Наконец, Алестар заговорил, медленно, вдумчиво, словно рассуждая вслух:
- Король разрешил свободную торговлю и распустил торговые гильдии, а воля его величества священна. Но разве указ короля мешает уважаемым людям собраться, нет, не в гильдию, и не в цех, а просто собраться и решить, с кем они хотят торговать, а с кем не желают, чьи товары будут покупать, а чьи нет? Если уважаемые люди опасаются рисковать и иметь дело с незнакомцами ради сиюминутной выгоды, то можно ли винить их за разумную осторожность? Если купец предпочитает покупать ткань у того мастера, у отца которого покупал его отец, он в своем праве, не так ли? Нет, я не обвиню такого купца в нарушении королевской воли. И если пришлый умелец не сможет купить землю, чтобы построить мастерскую, или снять лавку, разве нарушили владелец земли и хозяин дома королевский указ? У свободы, как у монеты - две стороны, - герцог откинулся на спинку кресла и закрыл глаза, снова погрузившись в полудрему. Аудиенция закончилась.
***
- Нет, уважаемый, на бумаге ясно написано - срок аренды три месяца и восемь дней. Завтра истекает, извольте освободить лавку.
- Но как же так, мы же договаривались, каждые три месяца перезаключать заново, чтобы налог был меньше!

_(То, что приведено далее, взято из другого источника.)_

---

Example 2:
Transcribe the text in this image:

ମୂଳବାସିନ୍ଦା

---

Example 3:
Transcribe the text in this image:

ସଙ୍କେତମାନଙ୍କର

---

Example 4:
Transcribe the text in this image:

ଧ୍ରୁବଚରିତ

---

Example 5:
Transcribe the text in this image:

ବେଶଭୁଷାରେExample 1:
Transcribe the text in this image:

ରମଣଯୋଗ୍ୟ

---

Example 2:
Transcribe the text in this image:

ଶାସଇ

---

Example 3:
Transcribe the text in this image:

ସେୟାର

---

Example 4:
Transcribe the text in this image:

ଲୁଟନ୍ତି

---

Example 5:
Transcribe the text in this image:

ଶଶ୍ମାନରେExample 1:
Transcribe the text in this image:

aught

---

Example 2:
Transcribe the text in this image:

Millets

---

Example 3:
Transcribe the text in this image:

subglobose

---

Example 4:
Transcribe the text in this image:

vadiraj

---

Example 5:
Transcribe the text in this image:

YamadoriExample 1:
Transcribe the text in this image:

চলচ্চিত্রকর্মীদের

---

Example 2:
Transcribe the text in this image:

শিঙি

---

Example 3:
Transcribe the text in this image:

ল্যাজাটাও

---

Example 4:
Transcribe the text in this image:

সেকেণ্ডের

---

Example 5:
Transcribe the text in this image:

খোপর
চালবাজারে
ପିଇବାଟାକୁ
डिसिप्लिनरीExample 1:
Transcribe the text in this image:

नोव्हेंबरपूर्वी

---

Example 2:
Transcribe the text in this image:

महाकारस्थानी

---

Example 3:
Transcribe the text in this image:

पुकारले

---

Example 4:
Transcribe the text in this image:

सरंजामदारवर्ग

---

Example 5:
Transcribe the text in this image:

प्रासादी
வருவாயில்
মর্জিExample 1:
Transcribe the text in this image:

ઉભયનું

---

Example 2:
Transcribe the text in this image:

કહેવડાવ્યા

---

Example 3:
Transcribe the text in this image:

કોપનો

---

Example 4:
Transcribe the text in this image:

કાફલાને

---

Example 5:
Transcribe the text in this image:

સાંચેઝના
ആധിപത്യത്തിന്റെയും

- Обстоятельства, обстоятельства, все меняется. Сын у меня женится, ему дом нужен. Уж извините, господин Карстен, но придется вам для своей посуды другое место подыскать.
- Я заплачу больше!
- Да что я, живоглот какой? Мне лишнего не нужно, своего хватает. Два дня у вас, чтобы выехать, а не то со стражей приду.
***
- Но вы же брали у меня предыдущую партию ткани, и остались довольны!
- Брал, брал, хорошая ткань, крепкая, но коричневая. А мне теперь красная нужна. В этом сезоне красный в моде.
- Но у меня есть красная!
- Да откуда ж мне знать, что у вас есть, вы в нашем деле человек новый, я уж по старинке, где всегда брал, там и закупил.
- Но моя ткань дешевле!
- А я за дешевизной не гонюсь, слава Семерым, не бедствую, могу честную цену за хороший товар заплатить, не разорюсь. Вы, мастер Торион, хоть и нездешний, а человек хороший, дам вам добрый совет - ищите счастья в других краях, у нас здесь народ осторожный, чужаков опасается.
***
- Дружина герцога не охраняет караваны частных лиц, господин Крум, вас ввели в заблуждение. Возьмите наемников, на рынке сейчас большой выбор, после королевского указа, гильдию ведь распустили. И советую не скупиться - в лесах опять неспокойно.
- Но как же так, капитан?! Только вчера ушел обоз под охраной ваших людей!
- Вы ошибаетесь. Дружинники иногда путешествуют с торговыми караванами по служебной надобности, но ни о какой охране не идет речи. У нас достаточно других дел. Всего хорошего.